TASK DETAILS –
Retype the line where "Step: Place ikaruswheel_rear_destroyed" appears and each line that follows it down to the last line of the records below. Leave the pictures out.

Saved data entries

####

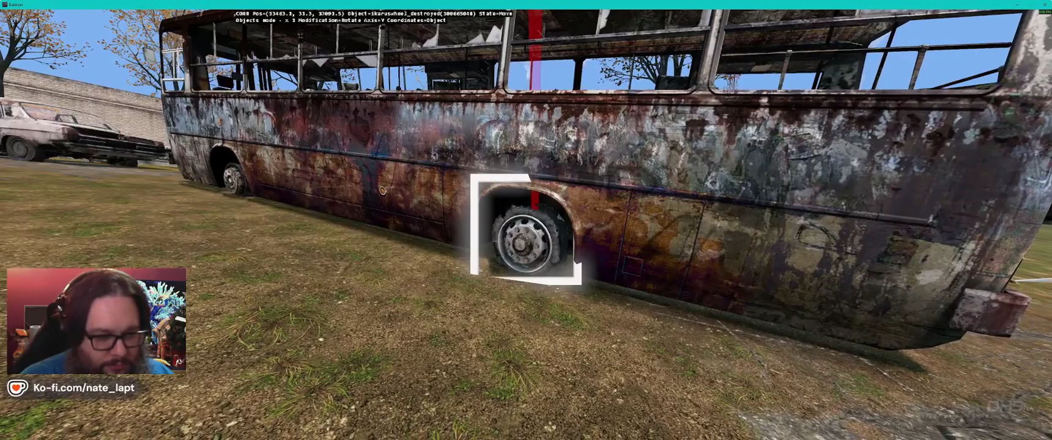
key(Return)
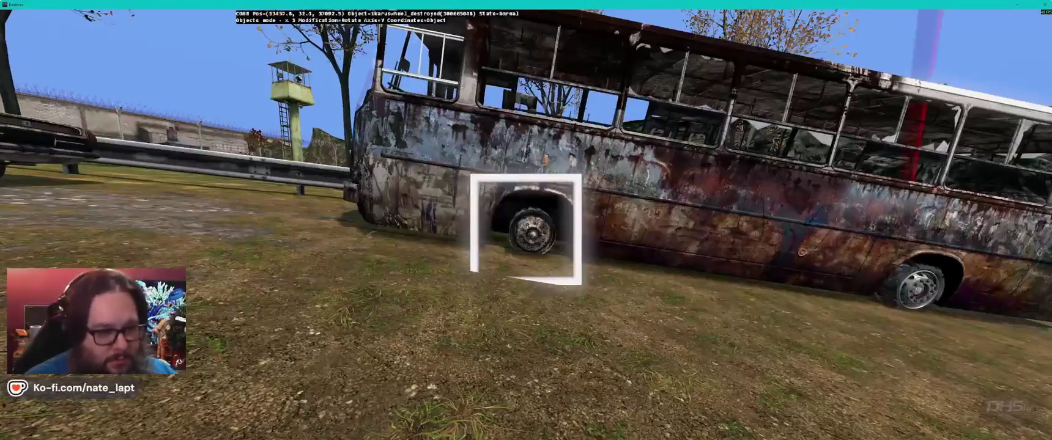
key(alt+Tab)
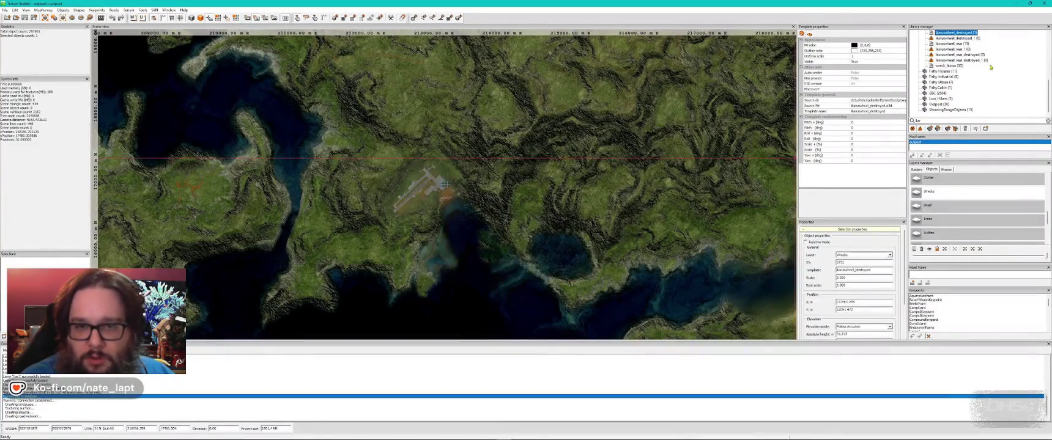
Step: Place ikaruswheel_rear_destroyed under the bus, turned upright and raised to the right height
key(alt+Tab)
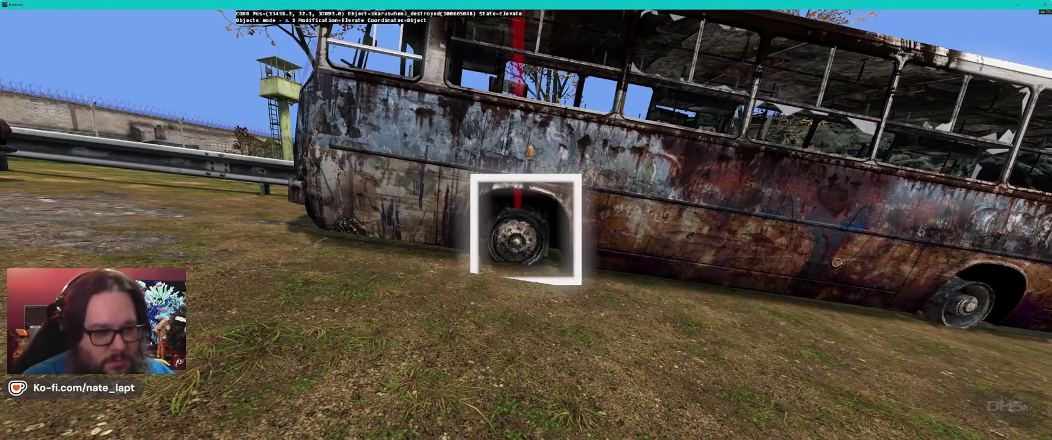
key(alt+Tab)
click(955, 54)
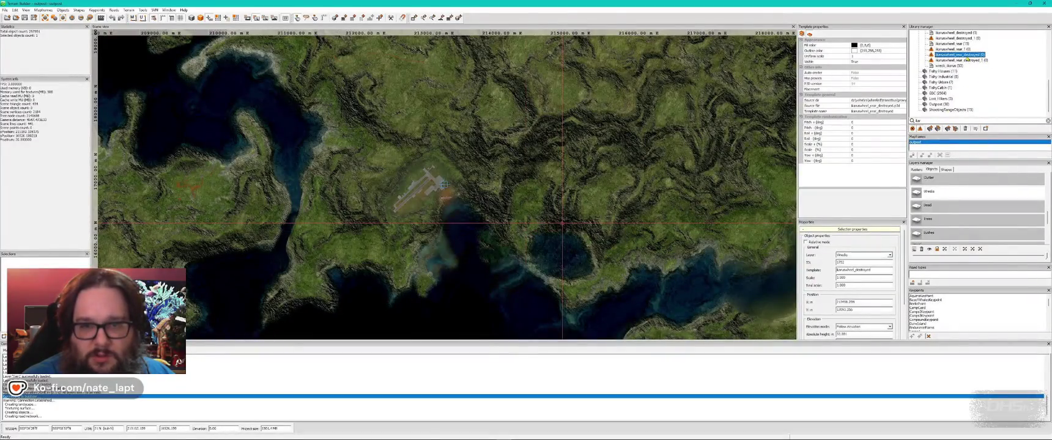
key(alt+Tab)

####

COMPLETED TASK –
Step: Place ikaruswheel_rear_destroyed under the bus, turned upright and raised to the right height
key(alt+Tab)
key(alt+Tab)
click(955, 54)
key(alt+Tab)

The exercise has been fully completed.